The California Supreme Court has reaffirmed the right of Discovery Channel producers and others to cull public records for programming fodder.
A San Diego County, Calif., man challenged Discovery Communications Inc., alleging that the network invaded his privacy when it identified him in an episode of The Prosecutors in 2001.
Although the plaintiff, Steve Gates, was sentenced to three years in prison as an accessory after the fact, his attorneys argued that the man has led a blameless life since the crime 12 years ago, and that he is no longer a public figure.
In its opinion -- written by associate justice Kathryn Mickle Werdegar and released Monday -- the high-court panel said the invasion-of-privacy claim was barred by the First Amendment based on the use by producers of public records. Free-publication rights apply to journalists just as well as to "historians," the court wrote.

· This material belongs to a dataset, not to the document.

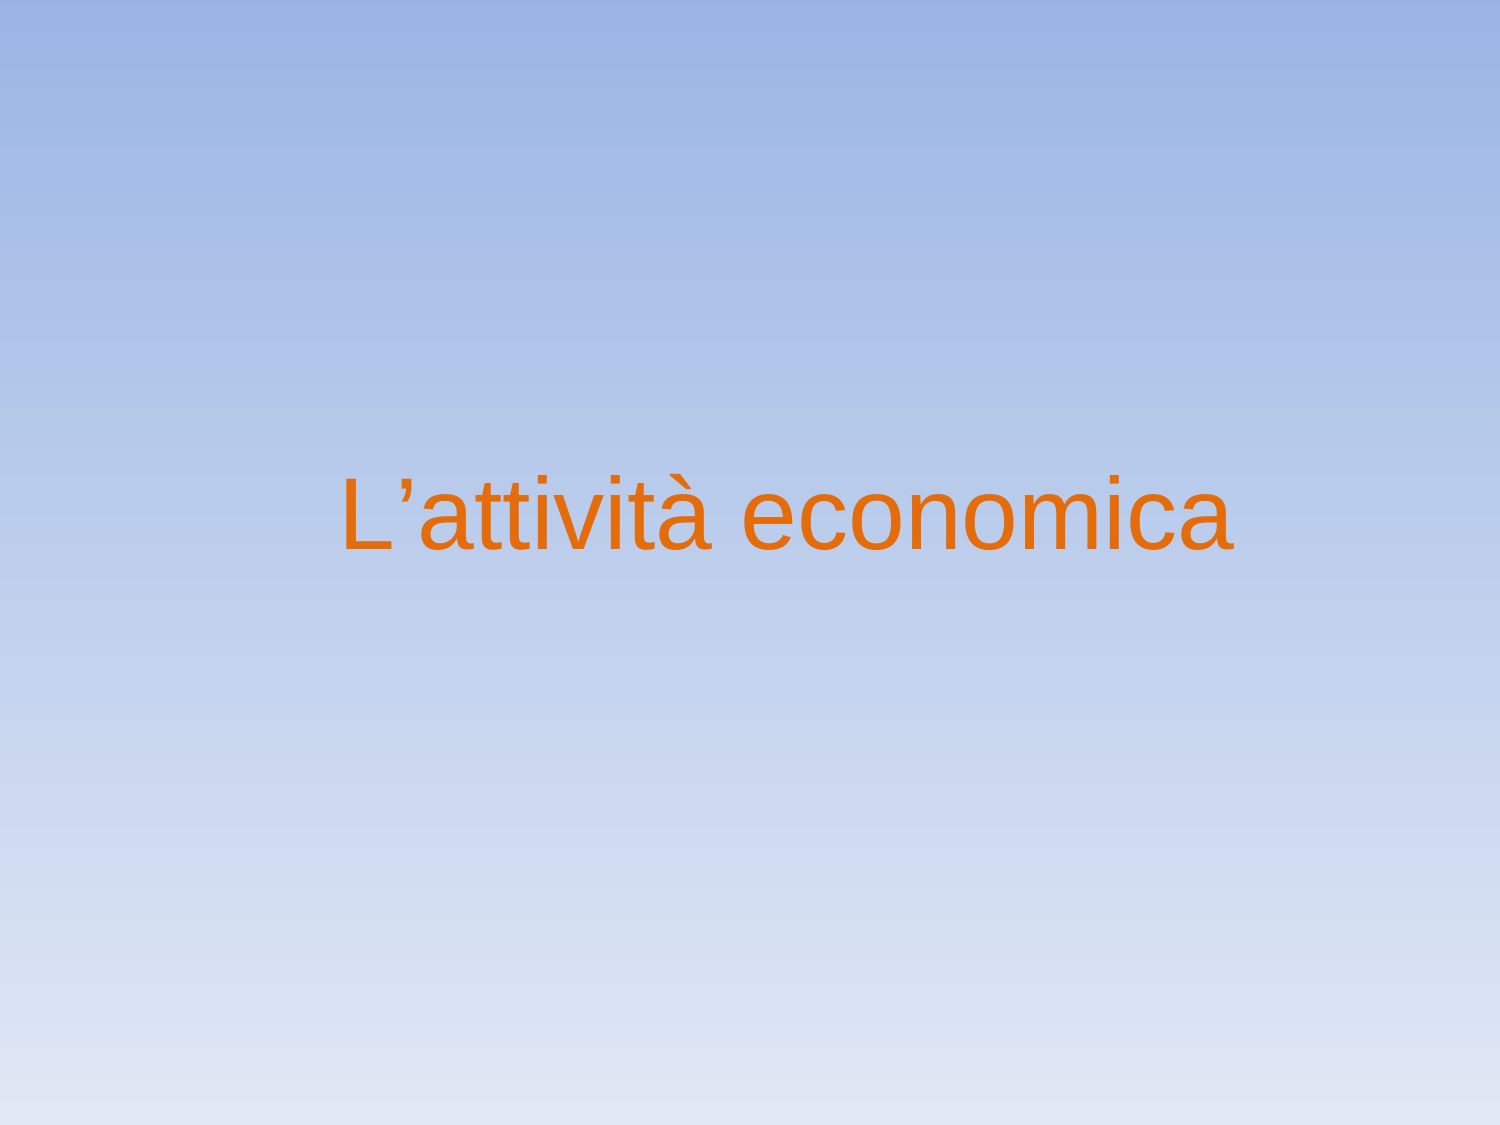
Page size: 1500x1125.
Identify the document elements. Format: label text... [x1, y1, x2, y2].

text_box L’attività economica [73, 304, 1500, 714]
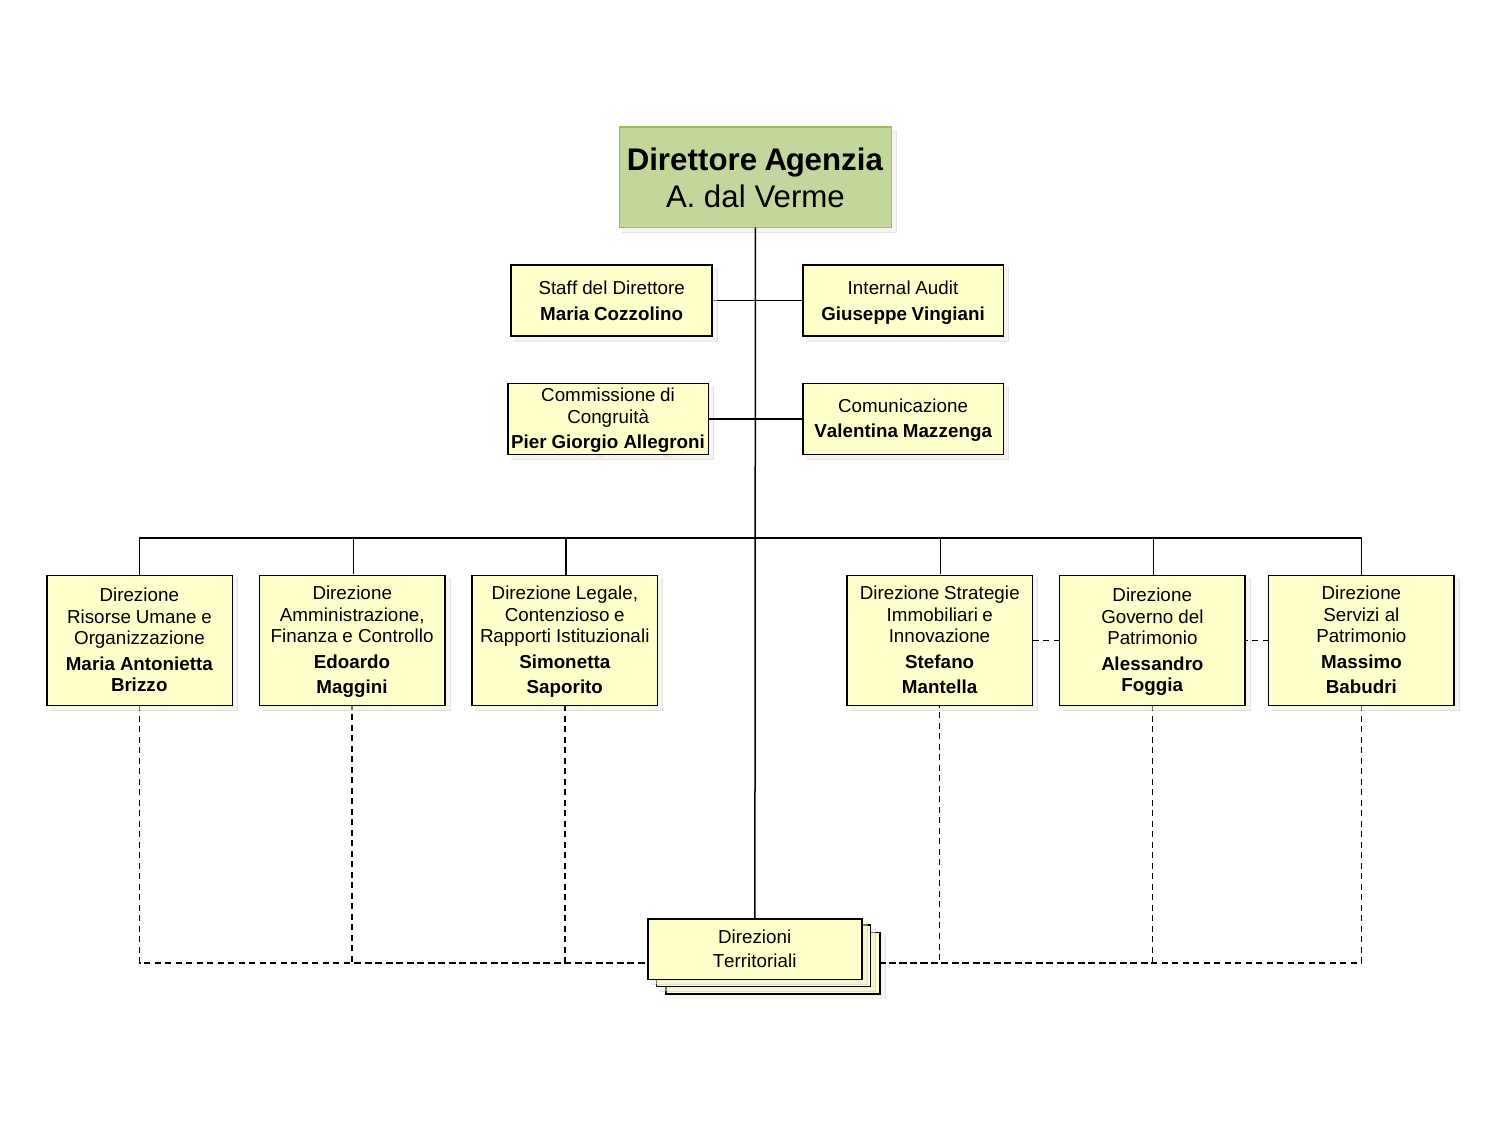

Attorneys for the plaintiffs pointed to a 1971 U.S. Supreme Court case, where justices said that the rights of an unfettered press might be trumped by the rights of a felon seeking to begin a new life. But the California court said that ruling has been "fatally undermined" in several subsequent legal challenges, which have found that media have a right to use information in the public record.
The California court panel said it was reluctant to make public records generally available, then punish the press for using them. Such action would lead to "timidity and self-censorship," the decision said.